Leo un poema de Raymond Carver en el que una amiga suya, de profesión médico forense, le confiesa que después de toda una vida deshilvanando cuerpos sin vida, ha llegado a la conclusión de que la identidad de las personas, donde más tiempo permanece es en las manos.

La identidad no reside en el sexo. Ni en el género, o cómo se denomine ahora, por imperativo legal, la diferenciación biológico-genética entre machos y hembras de la especie humana. Bienaventurados nuestros primos los primates bobos, porque ellos nunca podrán enriquecerse intelectualmente con tan fecundo debate dialéctico.

Como tampoco la demarca el color de nuestra piel o el lugar en el que nacemos.

Porque nuestra identidad, única e intransferible, se manifiesta de un modo inconfundible en nuestras manos. Carver dixit. De hecho, según algunos estudios académicos, es la mano la que nos permite ser humanos. Dado que participa en numerosas actividades, desde la manipulación de objetos hasta la comunicación.

Es la maravillosa versatilidad de la mano humana, así como nuestro característico pulgar retráctil, oponible al resto de dedos, largo y robusto, lo que nos diferencia del resto de monos; lo que nos permite realizar y diseñar herramientas (o armas) más finas y laboriosas. Y al mismo tiempo, poder blandir esas mismas armas (o herramientas) tan finamente elaboradas para masacrarnos unos a otros con vesania, sin remordimientos.

Leo a Carver y me viene a la mente esa famosa fotografía del leonés Alberto García-Alix, la de las manos de Camarón. El cigarro, los oros y el tatuaje con la media luna y la estrella de David juntas, como buenas hermanas mal avenidas. Nadie mejor que un maestro de fotógrafos para captar la identidad de un maestro de cantaores.

Leo a Carver y no puedo dejar de pensar en el burgalés José Vela Zanetti, padre del impresionismo campesino en pintura. No hay mejor manera de retratar el alma y la identidad rural que mediante las sufridas y recias manos de un siervo de la gleba. Cultivadores de la tierra, en ella nacidos y de por vida a ella atados. Condenados, como Prometeo encadenado a su roca.

Esas enormes manos rugosas, cuajadas de venas firmes como sarmientos. Las manos, santo y seña del oficio del campo. Esas manos ásperas que el pintor, de adopción leonesa, retrata con unos dedos inmensos, en los que se aprecian los nudillos rugosos y hasta las uñas rucadas. Manos de pastor que se duerme rendido sobre el cayado. Y manos de labriego que sostienen firmes, dentro del puño cerrado, las semillas sacadas del zurrón con las que sementar los suelos.

Las manos que alivian todos los males, los visibles y evidentes del cuerpo y los tristes y oscuros del alma.

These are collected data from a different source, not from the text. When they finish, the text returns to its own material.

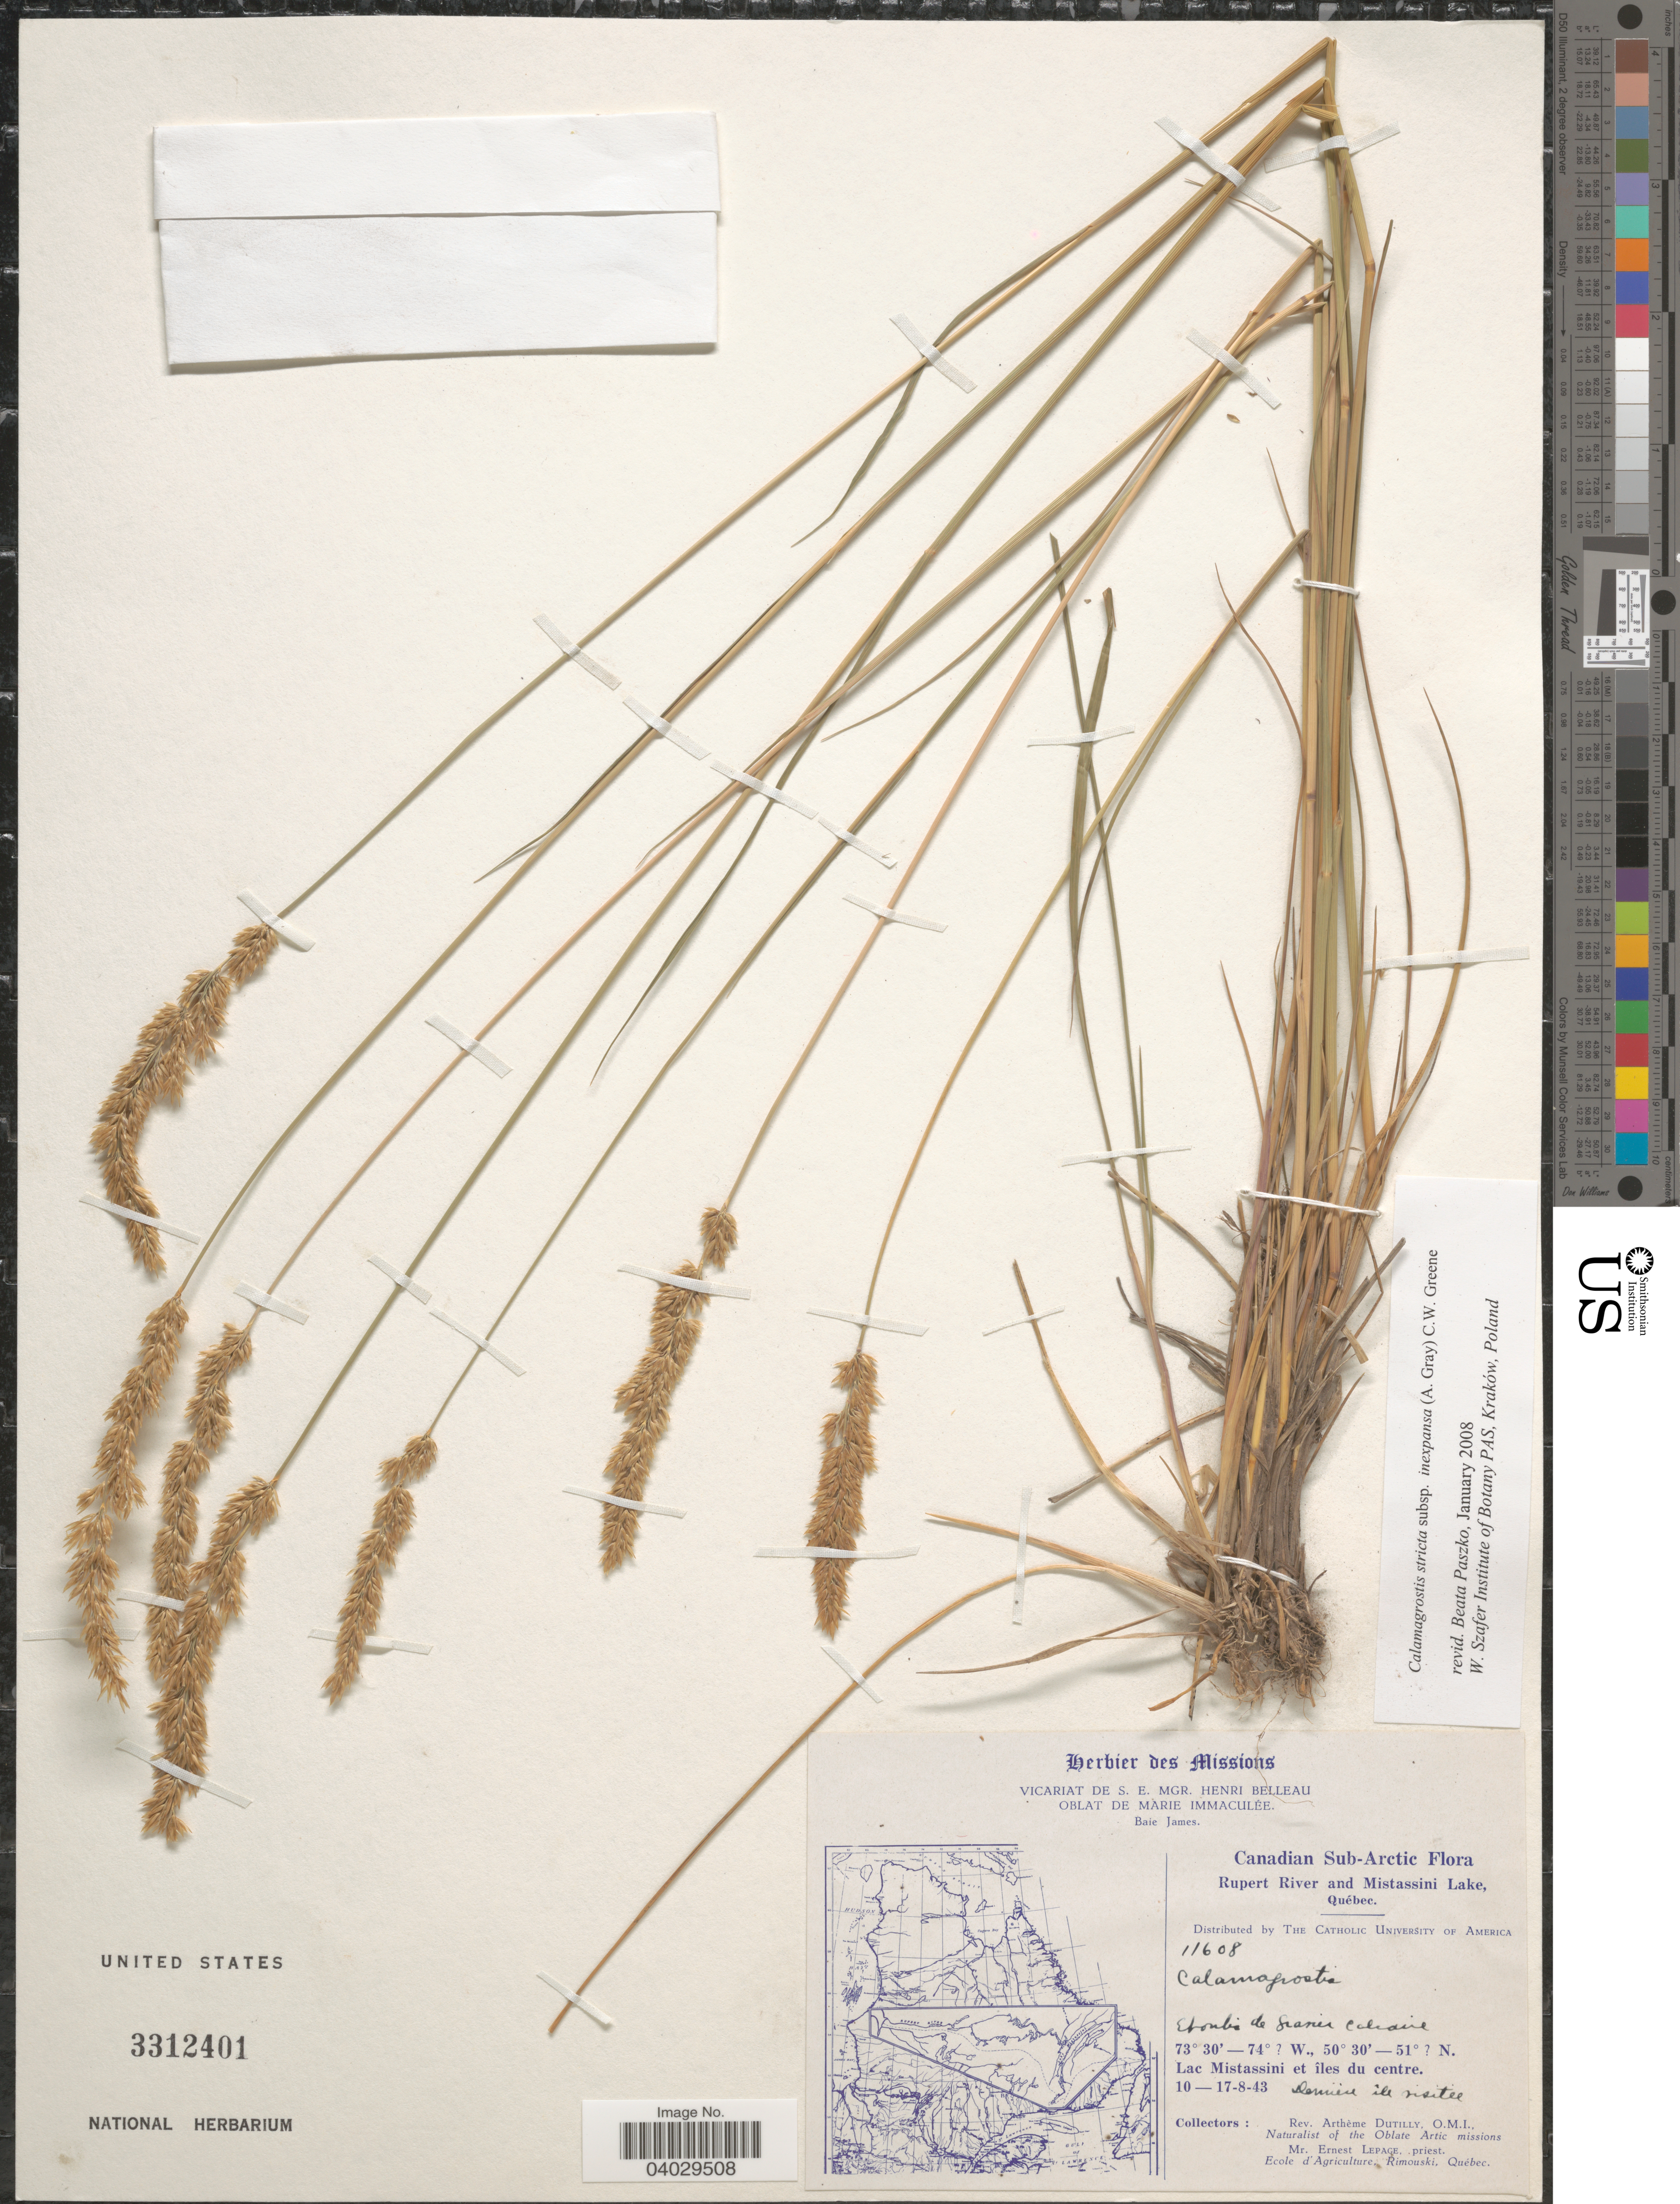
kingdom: Plantae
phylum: Tracheophyta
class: Liliopsida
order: Poales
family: Poaceae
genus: Calamagrostis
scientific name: Calamagrostis neglecta subsp. inexpansa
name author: (A. Gray) Tzvelev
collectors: A. Dutilly & E. Lepage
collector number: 11608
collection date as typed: Transcribed d/m/y: 10/8/43 to 17/8/43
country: Canada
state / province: Quebec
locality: Canadian Sub-Arctic. Rupert River and Mistassini Lake. Lac Mistassini et îles du centre. Demiere île visitee.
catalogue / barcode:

Las manos más hermosas del mundo: las inolvidables manos de mamá

Manos duras que expresan la identidad de los mejores profesionales de entre los más duros oficios. Las manos con olor a salitre de marinos y percebeiros, manos de mariscadoras, esas gentes de mar con manos dolientes y fuertes antebrazos capaces de arrancar los mejores tesoros que esconden las aguas bravas aun a costa de perecer en el intento.

Manos nervudas y montaraces, curtidas en una meteorología cruda, adversa, gracias a la relación especial con la siempre difícil vida en altas cimas y cotas de diversas alturas. Esas manos estragadas de viento cortante y rocas afiladas, que hablan de una manera de ser genuina. Indómita y asilvestrada.

Manos, muñecas, codos, el brazo entero, una piel plagada de viejas cicatrices y nuevas heridas, arropadas de modo competente por vendas, cinchas y todo tipo de protectores médicos. Manos propias de cazadores, pastores, alpinistas, militares, así como de sus rescatadores, los ángeles de la guarda de todos ellos.

Existen también manos preciosas, cuidadas con esmero, como de pianista. Bonitas manos, y eruditas al mismo tiempo, las que identifican a todos aquellos que conocen y dominan los misterios del cuerpo y de la salud humana, y por eso mismo son capaces de sanar.

Y por encima de todas ellas, están las manos que más curan. Las manos que alivian todos los males, los visibles y evidentes del cuerpo y los tristes y oscuros del alma. Las manos más hermosas del mundo: las inolvidables manos de mamá.

Leo a Carver y concluyo, que también la identidad de quienes circulan a toda velocidad por los caminos de los pueblos, igual llegan tarde a alguna trascendental cita con el destino, poniendo perdidos de polvo a los paisanos que dan su paseo diario también se ve reflejada en sus manos. Las manos de unos completos idiotas.